Not one pirate in sight, so he signaled the rest of his team to climb up.
They had already secured their Drägers, masks, fins, and weight belts to the rungs of the ladder below the surface. Now they climbed up quickly and took up preassigned firing positions that gave them a 360-degree security perimeter. Dressed in black suits with camo face paint, they looked like ninjas.
Crocker raised his hand and tapped his head twice, which was the signal to deploy they’d worked out during their abbreviated PLO, or Patrol Leader’s Order-Ritchie, Mancini, and Cal toward the stern and the ship’s superstructure; Crocker and the other two in the direction of the bow, always staying in visual contact with one another.
Seeing someone climb out of the forward cargo bay, Crocker extended his right arm and lowered it. Akil and Davis behind him quickly knelt down out of sight. He pointed to Akil, then placed his hand on his KA-BAR knife.
Akil nodded, then ran in a crouch along the centerline bulkhead to the forecastle bulkhead. Crocker, meanwhile, took two steps to his right. Past the forward mast, he saw a man in black standing with his back to him on the forecastle deck. He watched him push a button that lowered the crane into the cargo bay. A few seconds later the man punched another button and the crane rose, bearing a fifty-gallon orange barrel with a triangular yellow deadly-materials symbol on its side.

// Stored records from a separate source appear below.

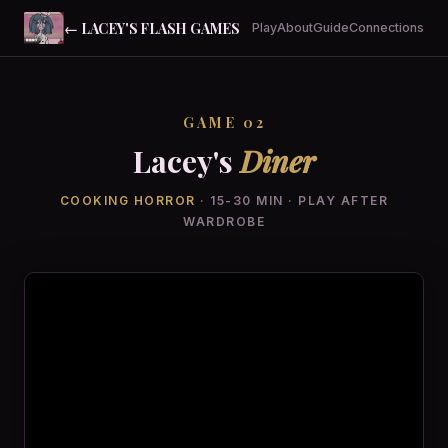
← LACEY'S FLASH GAMES
Play
About
Guide
Connections
GAME 02
Lacey's
Diner
COOKING HORROR
· 15-30 MIN · PLAY AFTER
WARDROBE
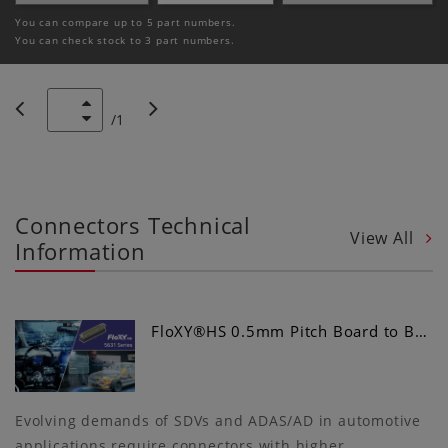
You can compare up to 5 part numbers.
You can check stock to 3 part numbers.
/
1
Connectors Technical
View All
Information
FloXY®HS 0.5mm Pitch Board to B…
Evolving demands of SDVs and ADAS/AD in automotive
applications require connectors with higher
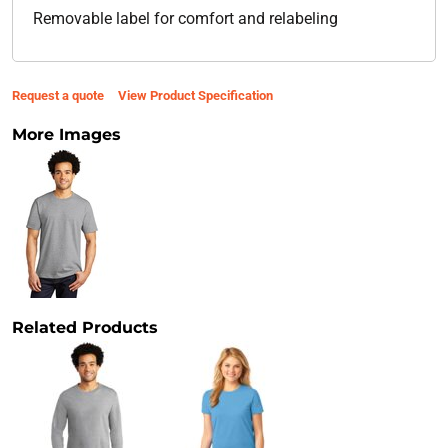
Removable label for comfort and relabeling
Request a quote
View Product Specification
More Images
Related Products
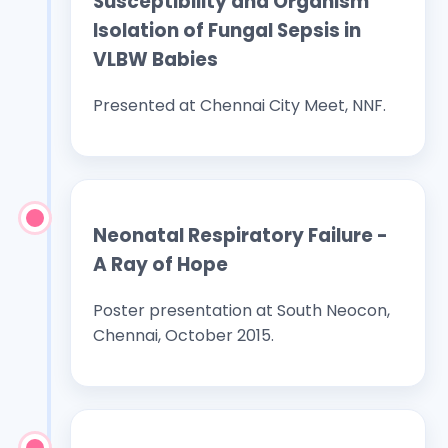
Susceptibility and Organism
Isolation of Fungal Sepsis in
VLBW Babies
Presented at Chennai City Meet, NNF.
Neonatal Respiratory Failure -
A Ray of Hope
Poster presentation at South Neocon,
Chennai, October 2015.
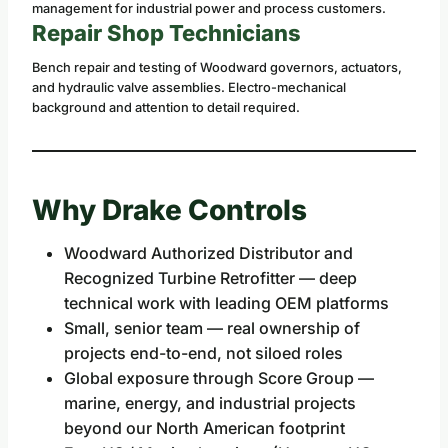
management for industrial power and process customers.
Repair Shop Technicians
Bench repair and testing of Woodward governors, actuators,
and hydraulic valve assemblies. Electro-mechanical
background and attention to detail required.
Why Drake Controls
Woodward Authorized Distributor and
Recognized Turbine Retrofitter — deep
technical work with leading OEM platforms
Small, senior team — real ownership of
projects end-to-end, not siloed roles
Global exposure through Score Group —
marine, energy, and industrial projects
beyond our North American footprint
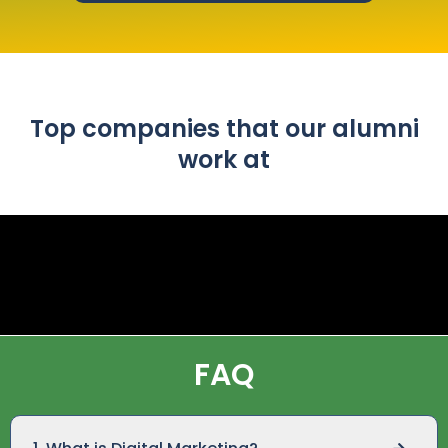
Top companies that our alumni
work at
FAQ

The question that flashed through Crocker’s mind was Why were pirates unloading sensitive nuclear material from a ship?
That’s when he realized that the man operating the crane looked too well dressed to be a pirate. And when he turned sideways, Crocker saw that he was somewhat light skinned and had a close-cropped beard.
The SEAL team leader watched Akil spring from the foredeck and grab the man from behind. His left hand covered the man’s mouth while his right dragged the blade of the KA-BAR across his neck.
Textbook, Crocker thought, until Akil let go and the slumping man slipped off the wet bulkhead and pitched forward into the open cargo bay.
Mistake!
Shouts and exclamations echoed out of the bay, then someone started firing up at Akil, who hid behind the foremast. Sparks were flying everywhere from bullets ricocheting off metal as weapons discharged.